If you’re using a very large lens to photograph sporting events (something that costs at least
$1500 new) then you need a monopod, not a tripod. If you’re not using such a lens, then you do not need a monopod to photograph sports. If you mount your camera, and not your lens, to the monopod, then you don’t need a monopod.

Tips for photographing with a tripod

Tripods are really quite self-explanatory. Just adjust the legs to the height you want, then rotate, tilt, and pan the head until your camera is positioned properly. But there are a few tricks to know when using a tripod:

If you need a tripod for your photograph, it’s likely because of slower shutter speeds that would cause “camera shake” and blur from hand-holding the camera. If this is the case, then often even the motion of pressing the shutter button can blur the photo slightly even if mounted on a tripod.

There are two solutions to this:
Use a remote shutter release
Use the self-timer built into your camera. Any shaking motion caused by your finger depressing the shutter button will fade after a few seconds. So set your self-timer to 10 seconds, press the shutter, and the photo will be taken – shake free – 10 seconds later.
Many DSLRs have “grid lines” inside the viewfinder that can be turned on with a menu function (check your user manual). These lines are great for helping you level the horizon of a landscape photo so that the photo does not appear “tilted” if the horizon is not straight across. Don’t rely solely on any bubble level built into your tripod, as the horizon itself may not be perfectly level.

If the ground you’re working on is uneven, then adjust the legs of your tripod to compensate.
Don’t extend all three legs all the way and then let the tripod lean on the uneven ground. There’s a good reason the three legs adjust height independently, and this is it.

Try using your tripod at different heights to get new perspectives on typical subjects. Don’t be afraid to work with your knees, butt, or even belly on the ground.

For taking tripod-mounted photographs with the camera tilted to vertical orientation, it is best to use specialized camera-rotating brackets (available at good photography stores or online) that keep the camera’s center of gravity directly over the center of the tripod. Using the basic tilt function built into many tripods allows the camera to lean to one side of the tripod and could, in some cases, cause the camera to shake enough to blur a photo or even cause the tripod and camera to fall to the ground.

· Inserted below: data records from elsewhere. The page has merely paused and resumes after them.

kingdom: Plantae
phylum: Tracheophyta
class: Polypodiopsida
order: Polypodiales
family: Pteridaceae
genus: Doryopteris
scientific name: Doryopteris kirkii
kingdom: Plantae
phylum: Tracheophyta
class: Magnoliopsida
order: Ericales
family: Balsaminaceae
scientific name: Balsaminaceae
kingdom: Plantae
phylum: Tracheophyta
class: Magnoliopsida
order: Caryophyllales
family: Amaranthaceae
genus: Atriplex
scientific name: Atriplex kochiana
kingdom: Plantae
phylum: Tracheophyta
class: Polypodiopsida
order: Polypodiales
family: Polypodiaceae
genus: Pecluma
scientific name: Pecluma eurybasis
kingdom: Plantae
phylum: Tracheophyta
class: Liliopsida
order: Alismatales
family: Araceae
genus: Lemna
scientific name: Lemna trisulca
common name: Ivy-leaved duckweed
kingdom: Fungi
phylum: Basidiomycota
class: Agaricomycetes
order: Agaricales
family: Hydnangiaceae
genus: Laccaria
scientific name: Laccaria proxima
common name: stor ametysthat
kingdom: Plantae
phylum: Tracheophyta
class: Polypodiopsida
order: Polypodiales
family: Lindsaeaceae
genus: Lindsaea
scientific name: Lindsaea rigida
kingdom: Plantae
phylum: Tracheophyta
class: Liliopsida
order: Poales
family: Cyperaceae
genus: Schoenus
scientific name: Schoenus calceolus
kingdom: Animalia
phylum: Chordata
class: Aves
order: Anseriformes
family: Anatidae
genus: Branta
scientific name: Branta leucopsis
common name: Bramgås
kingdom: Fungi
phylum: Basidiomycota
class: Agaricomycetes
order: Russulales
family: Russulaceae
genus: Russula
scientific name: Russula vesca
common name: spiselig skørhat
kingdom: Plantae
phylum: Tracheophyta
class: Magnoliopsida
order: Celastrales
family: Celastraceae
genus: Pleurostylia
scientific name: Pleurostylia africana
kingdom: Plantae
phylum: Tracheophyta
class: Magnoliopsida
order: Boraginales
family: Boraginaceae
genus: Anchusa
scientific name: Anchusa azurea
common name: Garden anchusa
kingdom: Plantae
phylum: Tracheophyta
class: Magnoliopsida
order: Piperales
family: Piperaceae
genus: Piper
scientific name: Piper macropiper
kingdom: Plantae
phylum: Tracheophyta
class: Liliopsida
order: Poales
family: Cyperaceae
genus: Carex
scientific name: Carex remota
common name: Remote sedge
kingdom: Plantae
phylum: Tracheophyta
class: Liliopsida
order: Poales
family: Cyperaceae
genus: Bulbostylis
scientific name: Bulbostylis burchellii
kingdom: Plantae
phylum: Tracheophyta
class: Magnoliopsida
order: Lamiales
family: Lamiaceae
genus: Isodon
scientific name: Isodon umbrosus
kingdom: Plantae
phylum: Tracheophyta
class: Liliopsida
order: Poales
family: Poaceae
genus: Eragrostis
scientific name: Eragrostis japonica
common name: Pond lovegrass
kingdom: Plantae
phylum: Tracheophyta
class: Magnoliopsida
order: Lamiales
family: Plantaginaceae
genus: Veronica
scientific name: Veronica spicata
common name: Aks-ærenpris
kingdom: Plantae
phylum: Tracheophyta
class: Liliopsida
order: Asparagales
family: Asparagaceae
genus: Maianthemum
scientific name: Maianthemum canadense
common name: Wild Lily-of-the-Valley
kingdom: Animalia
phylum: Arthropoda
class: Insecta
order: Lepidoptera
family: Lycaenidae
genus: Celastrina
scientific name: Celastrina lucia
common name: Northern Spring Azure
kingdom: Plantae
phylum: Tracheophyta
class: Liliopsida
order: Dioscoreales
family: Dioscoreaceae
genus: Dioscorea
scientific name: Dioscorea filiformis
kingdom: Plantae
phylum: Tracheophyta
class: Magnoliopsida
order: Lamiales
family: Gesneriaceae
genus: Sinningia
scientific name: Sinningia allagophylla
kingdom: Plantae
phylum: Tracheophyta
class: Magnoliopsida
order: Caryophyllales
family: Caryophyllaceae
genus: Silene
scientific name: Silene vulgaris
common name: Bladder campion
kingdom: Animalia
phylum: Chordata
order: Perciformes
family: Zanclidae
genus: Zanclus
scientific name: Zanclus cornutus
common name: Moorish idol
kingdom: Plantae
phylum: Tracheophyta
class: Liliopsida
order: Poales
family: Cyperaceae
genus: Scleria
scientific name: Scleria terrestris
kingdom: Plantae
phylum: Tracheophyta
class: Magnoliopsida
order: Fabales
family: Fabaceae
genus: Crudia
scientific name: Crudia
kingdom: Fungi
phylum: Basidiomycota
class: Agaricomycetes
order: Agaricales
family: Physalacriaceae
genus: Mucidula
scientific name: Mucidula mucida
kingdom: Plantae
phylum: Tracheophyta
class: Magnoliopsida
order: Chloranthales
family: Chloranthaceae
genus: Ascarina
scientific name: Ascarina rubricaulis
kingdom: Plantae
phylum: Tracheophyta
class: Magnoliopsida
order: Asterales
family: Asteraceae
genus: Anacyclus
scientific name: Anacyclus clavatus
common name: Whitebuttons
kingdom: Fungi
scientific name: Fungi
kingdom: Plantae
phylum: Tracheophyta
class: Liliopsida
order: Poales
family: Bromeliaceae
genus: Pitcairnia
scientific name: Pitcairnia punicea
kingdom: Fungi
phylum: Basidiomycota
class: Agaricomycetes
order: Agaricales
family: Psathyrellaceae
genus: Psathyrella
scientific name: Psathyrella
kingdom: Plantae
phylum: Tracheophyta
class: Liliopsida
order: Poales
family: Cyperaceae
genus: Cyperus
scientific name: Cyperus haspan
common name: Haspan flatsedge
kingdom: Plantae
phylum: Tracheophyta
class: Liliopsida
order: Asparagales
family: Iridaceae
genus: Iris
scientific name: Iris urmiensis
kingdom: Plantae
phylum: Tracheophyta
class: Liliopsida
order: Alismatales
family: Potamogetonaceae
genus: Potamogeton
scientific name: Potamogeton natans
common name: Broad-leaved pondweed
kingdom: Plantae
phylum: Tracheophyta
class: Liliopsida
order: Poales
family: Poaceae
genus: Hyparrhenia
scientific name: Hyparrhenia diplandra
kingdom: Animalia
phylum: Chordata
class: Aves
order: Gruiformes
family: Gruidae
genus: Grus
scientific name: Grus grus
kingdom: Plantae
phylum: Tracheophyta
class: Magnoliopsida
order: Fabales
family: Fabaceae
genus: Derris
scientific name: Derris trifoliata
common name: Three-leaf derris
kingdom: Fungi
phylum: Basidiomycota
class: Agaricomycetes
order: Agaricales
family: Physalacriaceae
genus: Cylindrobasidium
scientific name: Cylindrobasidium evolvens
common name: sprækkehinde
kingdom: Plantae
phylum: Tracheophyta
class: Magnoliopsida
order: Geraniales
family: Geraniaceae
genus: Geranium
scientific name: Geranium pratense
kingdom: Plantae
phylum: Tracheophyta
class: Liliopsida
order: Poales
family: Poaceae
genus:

BE CAREFUL when using a tripod or monopod as they often give a false sense of security that your camera is completely stable and secure. One wrong spin or turn and you can knock over your tripod, sending your expensive camera to an early death on the hard ground below. SCARY

STORY – a former photographer colleague of mine once rested his monopod mounted camera and lens on a stadium wall for a brief second while digging another memory card out of his pocket. The top-heavy combination quickly slid off the wall, crashing to the concrete below. Both his $5,000 Nikon D2X camera and $6,000 Nikkor 200mm f2.0 lens were ruined – even the Nikon factory could not repair either.